One of my key goals as president was to find ways for ABM to cultivate leaders in breastfeeding medicine. To that end, we partnered with the W.K. Kellogg Foundation to launch the ABM Leadership Academy. In the Academy's first year, 20 participants engaged in a series of workshops and developed leadership projects, mentored by senior members of ABM. The program included a 2-day opening workshop, a day-long diversity workshop, and a series of seven webinars addressing concepts such as Leading with Purpose and Vision, Conflict Management, and Strategic Thinking. Program graduates will share their projects at our International Meeting in November, and the second cohort will begin in early 2022.
More broadly, we have reviewed our governance structure to apply best practices that engage more of our members in ABM activities and programs. Based on studies of highly effective organizations, we are moving toward a staged approach for engaging volunteers, ranging from micro-volunteering to service on standing committees or the board. We also explored the optimal size for workgroups. According to research from the Harvard Business Review, the optimal group size for decision-making is seven people—for each additional person, decision-making effectiveness falls by 10%. 6 Our goal is to create more dynamic and agile structures for engaging members at the center of their skill sets.
We have also applied proven best practices to nominations for the board. Similar to a sports team, a successful board needs members with complementary skills and experience. Toward that end, our new nominations process considers the competencies and range of experience, including diversity of geography and medical specialty, needed to form a complete board. Board members are surveyed to identify gaps that need to be filled for the coming term. Potential board members complete an application and are interviewed by the nominations committee, which uses a standard rubric to determine which individuals best fill identified gaps. Because the strategic needs of the organization are ever-changing, an individual who is not selected in 1 year might be a top choice in another year, when their specific competencies and expertise are in demand.
These changes in our governance structure will provide the infrastructure to implement our new strategic plan. Our board is working on finalizing our mission and vision to clarify ABM's role among the multiple organizations that enable families to breastfeed.
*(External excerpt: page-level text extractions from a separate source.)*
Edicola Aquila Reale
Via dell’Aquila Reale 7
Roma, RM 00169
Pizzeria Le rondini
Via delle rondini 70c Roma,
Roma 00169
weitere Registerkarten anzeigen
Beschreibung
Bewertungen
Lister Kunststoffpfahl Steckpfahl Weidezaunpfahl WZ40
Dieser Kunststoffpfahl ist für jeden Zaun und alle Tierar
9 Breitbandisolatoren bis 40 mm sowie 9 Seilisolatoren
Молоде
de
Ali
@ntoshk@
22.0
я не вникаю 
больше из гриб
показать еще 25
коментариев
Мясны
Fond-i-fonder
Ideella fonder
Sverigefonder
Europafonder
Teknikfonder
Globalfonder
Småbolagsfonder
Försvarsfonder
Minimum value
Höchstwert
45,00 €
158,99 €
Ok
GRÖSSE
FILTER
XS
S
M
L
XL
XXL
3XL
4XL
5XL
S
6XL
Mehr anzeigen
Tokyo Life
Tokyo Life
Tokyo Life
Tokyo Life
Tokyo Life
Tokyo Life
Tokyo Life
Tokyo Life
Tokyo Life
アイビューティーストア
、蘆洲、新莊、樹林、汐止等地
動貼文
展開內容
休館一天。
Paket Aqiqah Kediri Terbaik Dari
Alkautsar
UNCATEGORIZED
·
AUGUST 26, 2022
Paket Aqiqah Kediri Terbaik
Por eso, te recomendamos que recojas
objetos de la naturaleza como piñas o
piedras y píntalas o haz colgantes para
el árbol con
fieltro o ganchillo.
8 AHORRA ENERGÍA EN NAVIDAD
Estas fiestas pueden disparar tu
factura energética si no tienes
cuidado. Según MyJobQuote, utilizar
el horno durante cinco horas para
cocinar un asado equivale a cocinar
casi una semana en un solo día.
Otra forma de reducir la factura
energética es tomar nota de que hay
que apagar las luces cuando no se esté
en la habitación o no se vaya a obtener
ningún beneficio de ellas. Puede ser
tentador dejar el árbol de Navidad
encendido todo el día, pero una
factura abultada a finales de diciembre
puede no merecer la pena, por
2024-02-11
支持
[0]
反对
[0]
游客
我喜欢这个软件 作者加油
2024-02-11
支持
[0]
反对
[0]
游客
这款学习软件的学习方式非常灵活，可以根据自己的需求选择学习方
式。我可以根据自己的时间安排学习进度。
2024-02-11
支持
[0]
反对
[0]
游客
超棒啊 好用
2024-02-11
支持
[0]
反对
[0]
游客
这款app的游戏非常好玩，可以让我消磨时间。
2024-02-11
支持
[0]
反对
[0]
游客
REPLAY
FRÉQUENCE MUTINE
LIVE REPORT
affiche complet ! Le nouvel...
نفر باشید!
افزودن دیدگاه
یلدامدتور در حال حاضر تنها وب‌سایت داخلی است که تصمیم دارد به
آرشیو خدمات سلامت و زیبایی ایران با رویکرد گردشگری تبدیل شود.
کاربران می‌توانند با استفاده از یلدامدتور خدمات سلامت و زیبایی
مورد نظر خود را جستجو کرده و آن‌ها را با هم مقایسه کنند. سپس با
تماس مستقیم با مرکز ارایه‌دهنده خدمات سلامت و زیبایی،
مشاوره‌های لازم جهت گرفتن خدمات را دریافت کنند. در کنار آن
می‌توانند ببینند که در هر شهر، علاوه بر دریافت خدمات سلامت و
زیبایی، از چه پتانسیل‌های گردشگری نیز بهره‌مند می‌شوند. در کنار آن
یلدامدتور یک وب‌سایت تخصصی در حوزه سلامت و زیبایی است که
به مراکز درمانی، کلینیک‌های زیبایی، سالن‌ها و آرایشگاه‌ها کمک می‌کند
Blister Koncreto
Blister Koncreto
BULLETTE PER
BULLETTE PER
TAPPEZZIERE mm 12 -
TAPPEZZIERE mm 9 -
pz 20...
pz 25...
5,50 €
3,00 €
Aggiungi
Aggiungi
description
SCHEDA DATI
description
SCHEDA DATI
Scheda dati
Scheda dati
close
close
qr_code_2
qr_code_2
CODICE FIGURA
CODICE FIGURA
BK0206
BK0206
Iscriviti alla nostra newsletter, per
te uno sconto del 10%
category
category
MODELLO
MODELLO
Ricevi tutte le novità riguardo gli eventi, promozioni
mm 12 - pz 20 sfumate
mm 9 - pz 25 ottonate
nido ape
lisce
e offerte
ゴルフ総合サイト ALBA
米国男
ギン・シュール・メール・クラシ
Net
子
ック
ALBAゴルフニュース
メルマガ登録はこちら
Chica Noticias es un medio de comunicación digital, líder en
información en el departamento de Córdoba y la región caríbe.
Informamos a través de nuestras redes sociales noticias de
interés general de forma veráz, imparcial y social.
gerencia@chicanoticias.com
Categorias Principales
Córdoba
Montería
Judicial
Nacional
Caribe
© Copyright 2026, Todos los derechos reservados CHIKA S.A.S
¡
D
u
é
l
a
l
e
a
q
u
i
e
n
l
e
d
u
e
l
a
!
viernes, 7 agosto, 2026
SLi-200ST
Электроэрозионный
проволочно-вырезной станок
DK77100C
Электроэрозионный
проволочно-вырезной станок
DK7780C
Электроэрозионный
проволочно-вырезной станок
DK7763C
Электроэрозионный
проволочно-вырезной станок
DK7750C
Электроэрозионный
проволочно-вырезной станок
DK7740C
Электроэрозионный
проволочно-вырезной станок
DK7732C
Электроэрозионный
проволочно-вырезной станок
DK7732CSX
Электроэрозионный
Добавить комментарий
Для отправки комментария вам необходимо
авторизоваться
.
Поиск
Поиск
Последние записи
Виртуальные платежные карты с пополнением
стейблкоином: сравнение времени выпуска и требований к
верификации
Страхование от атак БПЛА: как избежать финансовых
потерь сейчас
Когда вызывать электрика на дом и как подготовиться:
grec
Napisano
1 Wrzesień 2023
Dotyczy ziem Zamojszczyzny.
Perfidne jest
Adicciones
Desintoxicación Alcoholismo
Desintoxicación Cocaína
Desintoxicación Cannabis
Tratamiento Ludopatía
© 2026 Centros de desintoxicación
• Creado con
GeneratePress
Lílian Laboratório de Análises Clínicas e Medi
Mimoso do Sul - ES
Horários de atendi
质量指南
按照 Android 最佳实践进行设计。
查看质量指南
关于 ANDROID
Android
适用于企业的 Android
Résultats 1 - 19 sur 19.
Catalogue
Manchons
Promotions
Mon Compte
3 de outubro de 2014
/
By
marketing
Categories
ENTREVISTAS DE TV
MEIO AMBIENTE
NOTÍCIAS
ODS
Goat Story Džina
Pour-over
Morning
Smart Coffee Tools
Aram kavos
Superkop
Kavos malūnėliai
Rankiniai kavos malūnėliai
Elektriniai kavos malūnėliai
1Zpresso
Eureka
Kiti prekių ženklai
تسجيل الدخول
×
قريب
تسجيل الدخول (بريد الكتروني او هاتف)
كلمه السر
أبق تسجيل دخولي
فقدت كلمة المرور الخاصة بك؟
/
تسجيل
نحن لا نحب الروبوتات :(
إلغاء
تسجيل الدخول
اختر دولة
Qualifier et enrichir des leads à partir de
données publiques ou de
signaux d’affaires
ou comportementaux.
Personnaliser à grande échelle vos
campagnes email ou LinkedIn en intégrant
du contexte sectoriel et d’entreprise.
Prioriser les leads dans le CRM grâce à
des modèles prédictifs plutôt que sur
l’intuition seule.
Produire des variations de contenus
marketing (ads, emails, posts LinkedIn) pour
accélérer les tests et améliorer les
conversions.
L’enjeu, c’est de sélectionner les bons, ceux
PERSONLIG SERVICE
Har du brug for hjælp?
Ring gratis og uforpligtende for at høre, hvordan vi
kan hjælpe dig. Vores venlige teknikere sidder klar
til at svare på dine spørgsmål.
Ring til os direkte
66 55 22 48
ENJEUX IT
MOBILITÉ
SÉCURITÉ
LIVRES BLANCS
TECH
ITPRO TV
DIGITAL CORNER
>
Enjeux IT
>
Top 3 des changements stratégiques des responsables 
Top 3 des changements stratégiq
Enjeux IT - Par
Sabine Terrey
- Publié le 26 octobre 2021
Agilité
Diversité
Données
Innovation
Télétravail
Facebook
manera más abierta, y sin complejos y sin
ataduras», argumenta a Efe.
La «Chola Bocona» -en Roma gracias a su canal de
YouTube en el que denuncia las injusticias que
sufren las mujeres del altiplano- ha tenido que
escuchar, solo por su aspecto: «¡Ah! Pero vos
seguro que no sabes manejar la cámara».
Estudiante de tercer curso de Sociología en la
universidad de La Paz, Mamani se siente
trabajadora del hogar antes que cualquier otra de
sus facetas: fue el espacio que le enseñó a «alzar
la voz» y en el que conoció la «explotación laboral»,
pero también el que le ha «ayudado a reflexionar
Our updated mission and vision will be our guideposts as we move forward, focusing our efforts on our unique role as experts in clinical care of the lactating dyad.
As I pass the torch, I want to thank the members of ABM, our committee members, the board of directors, the executive committee—Tim Tobolic, Ann Kellams, Sarah Reece-Stremtan, and Eyla Boies—and our management team at Association Management Center. During my 2 years as president, Dave Bergeson and Joe Lindahl have worked tirelessly to cultivate the best of our organization. They have been terrific mentors, colleagues, and collaborators, and I am deeply grateful for their commitment, their humility, and their friendship. I look forward to supporting Ann Kellams in her presidency.